The home-bound armada, 1588
No tengo mas que darte - Inscription on a Spanish sailor's gold ring, in the shape of a hand holding out a heart, found off the western coast of Irland
Their splintered hulls well-raked with cannon fire,
Great sails shot ragged by hot English grape,
The rigging singed or severed or undone,
And decks awash with blood of casualties,
Philip's Armada has no choice - it must
Go home by circling Scotland to the north.
Ships crawl along the British coast, aware
That capture in this realm of heretics
Means long imprisonment or instant death.
The helmsmen are from every port in Spain:
Malaga, Cadiz, Palos, Santander -
And have brought board and canvas through rough seas
That span an empire.
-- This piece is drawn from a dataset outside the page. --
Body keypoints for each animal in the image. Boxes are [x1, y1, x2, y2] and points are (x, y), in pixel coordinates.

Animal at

Carefully they guide
The bruised fleet northward, past the brackish fens
Of Lincolnshire, and Whitby's craggy head,
Grey Scottish shores that blink with lonely fires
And give no sound save that of screaming birds.
They thread the Orkneys, and the Shetland Isles,
For Spaniards as mysterious as Thule:
Cold barren wastes of rock, kelp, moss and gulls,
Bejewelled with ice, and swathed in milky mist,
Held by half-savage fishermen who speak
In harsh laconic grunts, unwelcoming.
They turn the Minch, pass through the Hebrides,
And set sail for west Ireland's rocky edge.
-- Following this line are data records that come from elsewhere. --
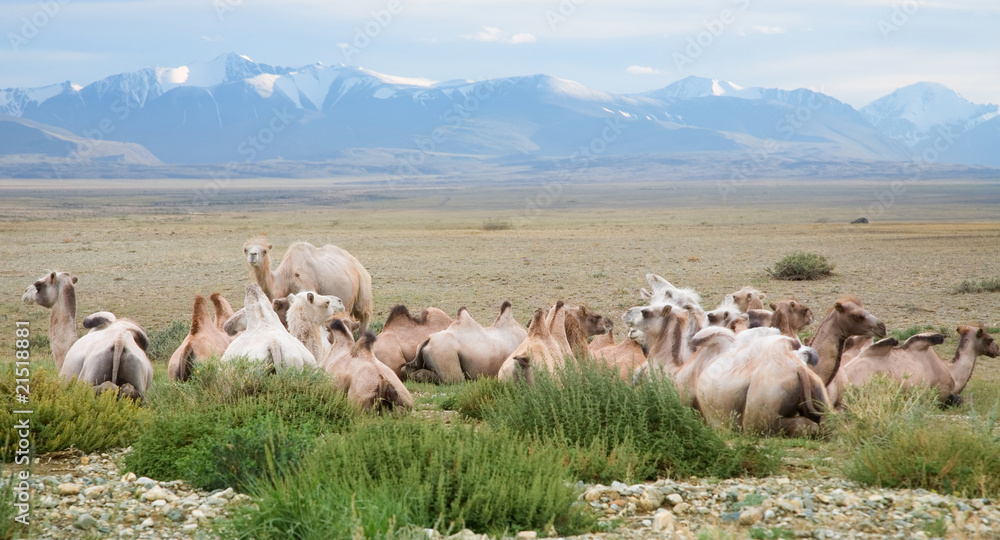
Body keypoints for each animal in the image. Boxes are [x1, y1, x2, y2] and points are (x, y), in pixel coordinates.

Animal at [243, 238, 374, 330]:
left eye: (264, 251)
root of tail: (356, 263)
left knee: (364, 315)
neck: (286, 276)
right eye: (245, 250)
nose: (253, 255)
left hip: (363, 285)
Then storms come up to roll the northern waves.
A few tossed ships go down with every hand,
And sons of Castile, Navarre and Aragon
Whirl in the currents, graveless and unmourned,
Amidst the keening shriek of Irish gales.
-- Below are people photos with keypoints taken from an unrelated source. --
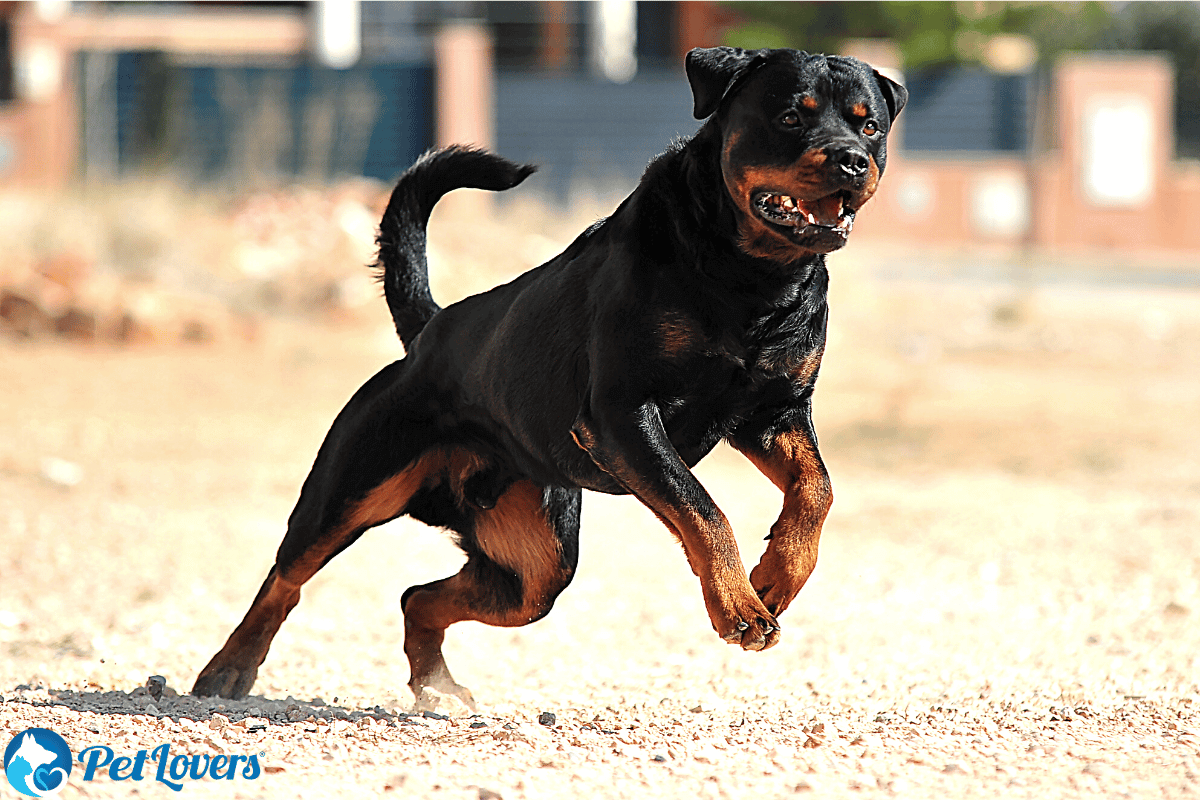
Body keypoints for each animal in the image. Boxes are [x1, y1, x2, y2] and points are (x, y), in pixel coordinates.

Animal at [192, 47, 902, 705]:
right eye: (789, 117)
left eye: (869, 126)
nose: (851, 160)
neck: (751, 278)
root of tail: (429, 331)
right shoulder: (623, 415)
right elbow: (703, 509)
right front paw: (739, 606)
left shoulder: (774, 413)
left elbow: (816, 489)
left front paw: (779, 574)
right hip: (354, 485)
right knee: (288, 576)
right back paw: (228, 667)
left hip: (536, 562)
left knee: (420, 596)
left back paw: (435, 684)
The Spanish pilots grip the spokes of wheels
To which no rudder will respond. The winds
Remind them of mad whistling hurricanes
Off Hispaniola in the new-found world.
A scattering of ships will see this through
And make their limping way back home to Spain,
But other craft spin wildly, stripped of sail,
Dismasted, driven landward, to be wrecked
On the green rocks of Galway, where a few
Gasping survivors crawl up from the surf
And go to helpless slaughter at the hands
Of gallowglasses and barbaric kerns.
In the dark sea, a golden ring slips from
The finger of some luckless mariner
Who will not drink sweet wine again, nor breathe
His country's air, perfumed with oranges.
No tengo mas que darte is engraved:
'I have no more to give you.' A small hand
Offers a golden heart that now sinks down
Into the sandy bottom of the bay.
A sweetheart waits in Spain, and shall wait till
Time and despair have hollowed out her breast
And left her eyes as dim as the damp mists
That girdle Galway when a plangent tide
Withdraws at evening from a wreck-strewn beach,
And takes its tears back to the troubled sea.